Plan Bible readings from December 1 through January 6 that focus on the characters of Christmas: Elizabeth and Zechariah, Mary and Joseph, Jesus, the magi, Anna, and Simeon.
Celebrate advent. Use weekly guides with family or friends that help you focus on the reason for the season.
Play Handel's Messiah and meditate on the words taken right out of Scripture. Find a Messiah "Sing-along" in your city and raise your voice in celebration.
Pray for those in your life who need the Savior.
Make your own greeting cards that incorporate Christian imagery.
Write a Christmas story and send it out in lieu of cards.
Send a Christmas letter with your cards in which you talk about what Jesus' birth means to you.
If you support a child through a charitable organization, send a letter stamped with a Christmas design and explain what it means.
Bake star cookies and talk with your children or neighborhood kids about the star over Bethlehem. Deliver the cookies together to someone who needs Christ's love.
Invite unchurched friends to join you in attending a Christmas pageant. Afterward talk about the message.
Invite neighbors for dinner and share Christmas traditions.
Stock your CD player full of Christ-focused Christmas music.
Take a child shopping at the Dollar Store to select toys and sundry items for underprivileged kids.
Select gifts with eternity in view for the people on your gift list. Consider giving subscriptions, event tickets, music, or books that will be meaningful.
Collect canned goods from your neighbors and make a food basket for a needy family.
Give of your excess. If you have used eyeglasses, maternity clothes, toys, cell phones, or Bibles you no longer need, donate them to charities that can benefit from them. The same goes for extra bedding, pillowcases, and coats.
Read Augustine's Sermon on the Nativity: What human being could know all the treasures of wisdom and knowledge hidden in Christ and concealed under the poverty of His humanity?"; and G. K. Chesterton's The God in the Cave: "The place that the shepherds found was not an academy or an abstract republic; it was not a place of myths … explained or explained away. It was a place of dreams come true."
If people ask what you want for Christmas, provide the name of your favorite charity. Or ask friends to donate Christian books to your local library.

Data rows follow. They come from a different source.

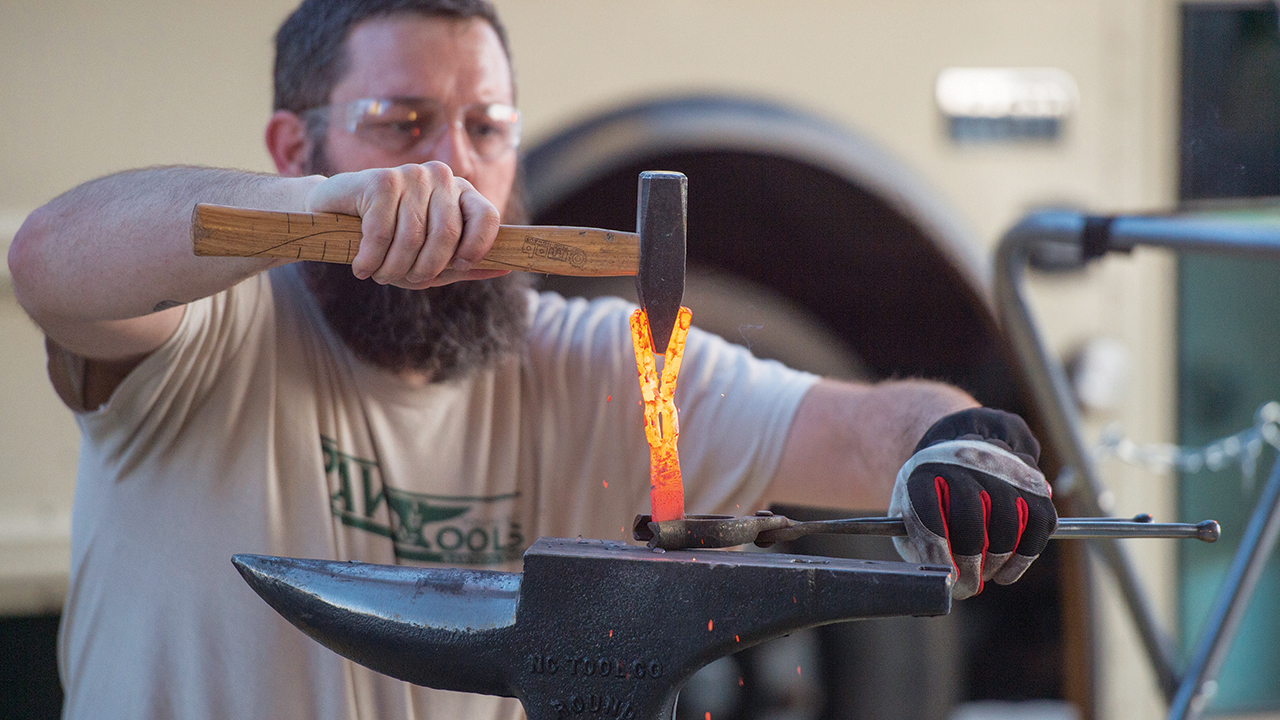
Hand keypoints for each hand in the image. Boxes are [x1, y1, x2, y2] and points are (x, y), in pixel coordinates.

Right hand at [304, 162, 507, 288]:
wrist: (334, 217)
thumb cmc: (391, 243)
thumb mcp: (433, 259)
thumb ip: (468, 265)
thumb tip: (507, 266)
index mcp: (462, 194)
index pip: (488, 217)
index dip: (476, 248)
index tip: (457, 266)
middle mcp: (441, 177)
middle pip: (447, 235)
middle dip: (423, 269)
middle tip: (401, 278)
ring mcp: (411, 174)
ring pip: (412, 237)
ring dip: (391, 268)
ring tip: (378, 273)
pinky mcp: (380, 179)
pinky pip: (382, 231)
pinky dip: (370, 258)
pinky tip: (362, 266)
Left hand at [888, 408, 1056, 598]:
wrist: (958, 451)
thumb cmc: (931, 493)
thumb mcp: (906, 511)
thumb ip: (914, 540)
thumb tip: (935, 575)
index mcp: (926, 470)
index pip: (929, 511)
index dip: (937, 551)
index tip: (945, 577)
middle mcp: (966, 461)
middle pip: (971, 516)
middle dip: (969, 561)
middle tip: (966, 585)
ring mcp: (1003, 467)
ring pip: (1008, 521)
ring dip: (997, 560)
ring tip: (984, 574)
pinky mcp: (1034, 481)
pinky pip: (1040, 523)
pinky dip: (1025, 557)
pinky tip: (1006, 573)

Replace the poinsettia centerpiece with a nativity scene.
Find Lancelot Andrewes's Sermons (17th century) on the internet and read the ones on the nativity preached before King James.

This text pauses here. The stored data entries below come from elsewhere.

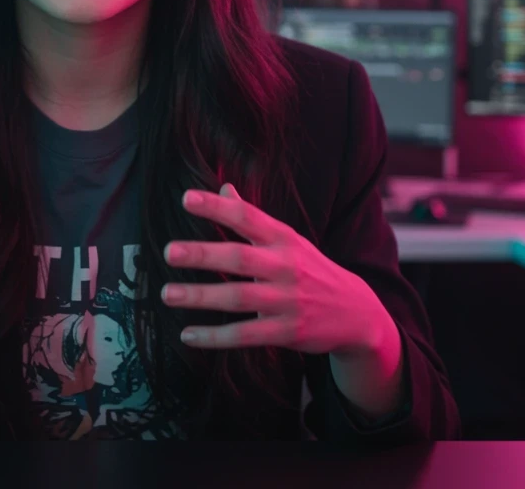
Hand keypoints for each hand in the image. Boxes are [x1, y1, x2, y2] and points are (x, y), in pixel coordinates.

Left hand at [161, 183, 390, 356]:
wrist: (357, 313)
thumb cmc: (311, 269)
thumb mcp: (288, 240)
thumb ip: (253, 217)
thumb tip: (224, 187)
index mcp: (283, 239)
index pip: (247, 217)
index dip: (218, 208)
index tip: (187, 198)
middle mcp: (285, 267)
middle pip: (239, 258)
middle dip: (203, 254)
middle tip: (169, 251)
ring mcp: (287, 301)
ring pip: (238, 298)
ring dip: (201, 296)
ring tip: (166, 293)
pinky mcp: (287, 332)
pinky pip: (246, 335)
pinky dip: (215, 337)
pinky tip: (188, 335)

After reading Andrewes, read T. S. Eliot's The Journey of the Magi and Gerontion ("A word within a word, unable to speak a word/Swaddled with darkness").
For the family member with everything, provide a contribution to a favorite ministry in his or her name.
Make coupons redeemable for your time-typing, yard work, accounting, babysitting, volunteering, teaching art, coaching SAT exams.
Teach kids to read. Take communion to shut-ins. Share Christ's love by giving of your time.
Throw a birthday party for Jesus complete with birthday cake (but not all the candles).
Lend your expertise. If you're an attorney, donate legal help to organizations pursuing justice. If a doctor or nurse, volunteer at a pregnancy resource center or Gospel Mission. If a teacher, spend your winter or summer break in another culture where your skills are in demand.
Read A Christmas Carol by Charles Dickens. Then read 1 Samuel 7:7-13 and sing the original second verse of "Come Thou Fount."
Invite friends in to view your favorite Christmas movie and end by reading Luke 2.
Mend a quarrel. Write a letter to someone who needs your unmerited favor.
Give thanks. Pray with gratitude for your wealth-materially, relationally, physically, nationally.
Buy a blank journal record some of your many blessings-God's gifts to you.
Write a letter thanking someone in your church for service rendered to Christ.
Plant a real Christmas tree. Find an organizations that plants trees in a threatened forest ecosystem. As you do so, consider the meaning of God's giving humanity dominion over the earth.
Eat dinner by Christmas-tree lights. Talk about the trees in Eden, on Golgotha, and the Tree of Life in Revelation.
Go to an art gallery or do an art search on the Internet and find paintings and sculptures relating to the Christmas story.
Buy scratch-and-sniff frankincense and share it with someone. Imagine what the world smelled like when the magi arrived at the house.
Sing. Grab a friend with a guitar and get some friends together for Christmas carols. Take the music to your neighbors or a nursing home.
Give away "Jesus" videos to your neighbors.
Write a Christmas letter to a missionary.
Attend a candlelight service on Christmas eve.
Set an extra place at Christmas dinner. Invite an international student or family to join you.
Arrange all the characters in the crèche except for baby Jesus. Make a grand entrance of His arrival on Christmas morning.
Give God a special, sacrificial gift that only you and He know about.
Go to church. As you sing the familiar carols consider the meaning of "Veiled in flesh the Godhead see; Hail! The Incarnate Deity! Pleased as man with men to dwell, Jesus our Emmanuel!"